▸ Extracted text
-- Opening Marker --

Standard texts classify the relapsing type as a variant of multiple sclerosis.15, 16, 17 It resembles the optico-spinal variant of MS (OSMS).18 Wingerchuk et al19 presented the results of a large-scale study of relapsing and monophasic NMO cases at the Mayo clinic. This showed that if a broad clinical definition of NMO is adopted, not surprisingly, a syndrome with diverse aetiologies emerges. Conversely, many writers assert that NMO is a unique disease, but many question this concept, suggesting that relapsing NMO is a variant of multiple sclerosis.24
Varieties of this syndrome are common in MS, but the title NMO has been more strictly delineated, with arguable justification,25 to bilateral severe visual loss with a transverse cord lesion. Patients who present with rapidly developing blindness and paraplegia, with a pleocytosis of several hundred cells in the CSF, certainly do not appear at the time to have multiple sclerosis; yet the subsequent course may be typical of MS.
Further, the optic-spinal form of multiple sclerosis with negative oligoclonal IgG bands, and no brain lesions on repeated MRI – termed pure OSMS, overlaps and is confused both with NMO20 and classical MS. The alleged typical features and comparison with classical MS are shown in Table 2.

-- Closing Marker --

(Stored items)
-- Opening Marker --

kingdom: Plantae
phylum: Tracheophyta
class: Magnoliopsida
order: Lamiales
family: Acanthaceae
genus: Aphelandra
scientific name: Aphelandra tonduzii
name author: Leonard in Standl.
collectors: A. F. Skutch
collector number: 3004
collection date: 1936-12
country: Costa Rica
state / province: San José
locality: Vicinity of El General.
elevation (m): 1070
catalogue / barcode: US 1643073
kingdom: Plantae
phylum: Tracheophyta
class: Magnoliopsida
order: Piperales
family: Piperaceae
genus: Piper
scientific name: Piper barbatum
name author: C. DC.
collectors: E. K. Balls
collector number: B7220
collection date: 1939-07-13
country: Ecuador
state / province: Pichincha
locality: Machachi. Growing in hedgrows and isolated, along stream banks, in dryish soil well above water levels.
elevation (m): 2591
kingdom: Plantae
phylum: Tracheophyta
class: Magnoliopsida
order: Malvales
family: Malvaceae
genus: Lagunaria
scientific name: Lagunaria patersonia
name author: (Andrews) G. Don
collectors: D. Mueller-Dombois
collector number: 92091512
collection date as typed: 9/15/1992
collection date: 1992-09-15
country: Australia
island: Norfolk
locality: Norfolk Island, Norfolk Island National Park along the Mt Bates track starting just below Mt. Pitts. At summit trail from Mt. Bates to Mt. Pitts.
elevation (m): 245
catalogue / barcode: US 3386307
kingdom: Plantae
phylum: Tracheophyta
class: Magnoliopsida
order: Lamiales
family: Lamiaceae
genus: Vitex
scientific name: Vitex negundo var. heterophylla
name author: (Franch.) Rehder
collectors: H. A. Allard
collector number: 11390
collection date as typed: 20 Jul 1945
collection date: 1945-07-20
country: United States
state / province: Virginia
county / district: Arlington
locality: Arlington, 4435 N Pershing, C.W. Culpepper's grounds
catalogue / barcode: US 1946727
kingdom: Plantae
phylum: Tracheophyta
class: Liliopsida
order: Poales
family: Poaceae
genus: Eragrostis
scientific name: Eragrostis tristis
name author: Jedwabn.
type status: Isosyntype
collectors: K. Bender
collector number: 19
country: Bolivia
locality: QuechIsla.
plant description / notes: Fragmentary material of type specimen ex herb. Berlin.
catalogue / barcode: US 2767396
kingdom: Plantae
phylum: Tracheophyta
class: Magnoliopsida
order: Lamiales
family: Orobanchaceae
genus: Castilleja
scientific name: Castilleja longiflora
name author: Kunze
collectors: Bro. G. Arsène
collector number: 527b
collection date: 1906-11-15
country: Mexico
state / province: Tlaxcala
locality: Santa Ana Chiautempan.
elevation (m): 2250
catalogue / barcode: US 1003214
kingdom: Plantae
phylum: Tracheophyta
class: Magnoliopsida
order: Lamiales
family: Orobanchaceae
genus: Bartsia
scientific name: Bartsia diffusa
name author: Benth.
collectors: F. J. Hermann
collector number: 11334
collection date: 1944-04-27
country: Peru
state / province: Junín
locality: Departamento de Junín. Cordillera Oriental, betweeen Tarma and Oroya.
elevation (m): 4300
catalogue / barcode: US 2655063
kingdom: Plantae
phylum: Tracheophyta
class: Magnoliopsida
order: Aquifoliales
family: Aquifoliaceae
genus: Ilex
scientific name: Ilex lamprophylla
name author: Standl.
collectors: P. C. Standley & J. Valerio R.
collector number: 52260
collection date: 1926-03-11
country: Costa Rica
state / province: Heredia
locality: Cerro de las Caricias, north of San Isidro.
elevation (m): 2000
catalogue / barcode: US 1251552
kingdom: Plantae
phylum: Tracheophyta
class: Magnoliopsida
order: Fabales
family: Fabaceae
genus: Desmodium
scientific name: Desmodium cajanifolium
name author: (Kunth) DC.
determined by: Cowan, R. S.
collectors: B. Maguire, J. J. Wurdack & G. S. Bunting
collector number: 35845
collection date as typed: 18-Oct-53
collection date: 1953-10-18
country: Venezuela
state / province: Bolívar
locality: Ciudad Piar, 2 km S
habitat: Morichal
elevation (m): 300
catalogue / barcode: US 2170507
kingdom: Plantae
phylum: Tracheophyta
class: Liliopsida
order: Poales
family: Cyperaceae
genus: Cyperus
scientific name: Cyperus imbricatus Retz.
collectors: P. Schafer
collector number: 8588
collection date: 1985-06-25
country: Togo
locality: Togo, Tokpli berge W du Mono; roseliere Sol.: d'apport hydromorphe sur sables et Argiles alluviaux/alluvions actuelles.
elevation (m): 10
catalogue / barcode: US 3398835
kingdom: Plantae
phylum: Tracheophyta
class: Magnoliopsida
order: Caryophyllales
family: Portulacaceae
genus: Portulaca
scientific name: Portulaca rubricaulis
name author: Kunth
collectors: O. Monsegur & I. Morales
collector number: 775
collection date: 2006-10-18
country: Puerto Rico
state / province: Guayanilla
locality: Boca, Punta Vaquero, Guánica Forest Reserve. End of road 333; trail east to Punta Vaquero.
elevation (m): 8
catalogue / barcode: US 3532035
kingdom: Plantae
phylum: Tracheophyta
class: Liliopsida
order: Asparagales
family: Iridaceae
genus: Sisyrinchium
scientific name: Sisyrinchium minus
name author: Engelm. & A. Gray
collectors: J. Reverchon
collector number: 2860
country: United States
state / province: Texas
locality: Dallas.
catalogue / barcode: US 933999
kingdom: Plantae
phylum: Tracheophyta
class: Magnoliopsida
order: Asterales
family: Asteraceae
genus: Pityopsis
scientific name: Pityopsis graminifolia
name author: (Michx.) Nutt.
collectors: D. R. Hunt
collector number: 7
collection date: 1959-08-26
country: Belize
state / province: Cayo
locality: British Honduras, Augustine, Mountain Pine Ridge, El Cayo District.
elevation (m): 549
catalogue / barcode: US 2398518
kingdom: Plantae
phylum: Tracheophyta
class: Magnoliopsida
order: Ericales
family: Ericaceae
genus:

-- Closing Marker --

Continue the passage on neuromyelitis optica and multiple sclerosis, picking up after its final sentence.

Diagnostic criteria
Diagnostic criteria for NMO have been proposed to clarify the nosological debate (Table 3). However, none has received widespread acceptance. The original criteria of Gault and Devic fail to exclude coexistent myelitis and optic neuritis caused by infection, injury, or tumour, which caused confusion in the early literature. The criteria of O'Riordan et al allow for polyphasic and unilateral optic neuritis cases but require the myelitis to be both rapid and transverse. The criteria of both Mandler et al and Wingerchuk et al use magnetic resonance imaging (MRI) to exclude alternative diagnoses, and to show the characteristic acute central cord swelling, ±Gadolinium enhancement extending over three or more vertebral segments. A new antibody, NMO-IgG, discovered at the Mayo Clinic, is asserted to be 70% sensitive but nearly 100% specific for NMO and NMO-related disorders such as recurrent transverse myelitis and recurrent optic neuritis.26 Widespread testing of this marker with long follow-up would be important to validate its general application.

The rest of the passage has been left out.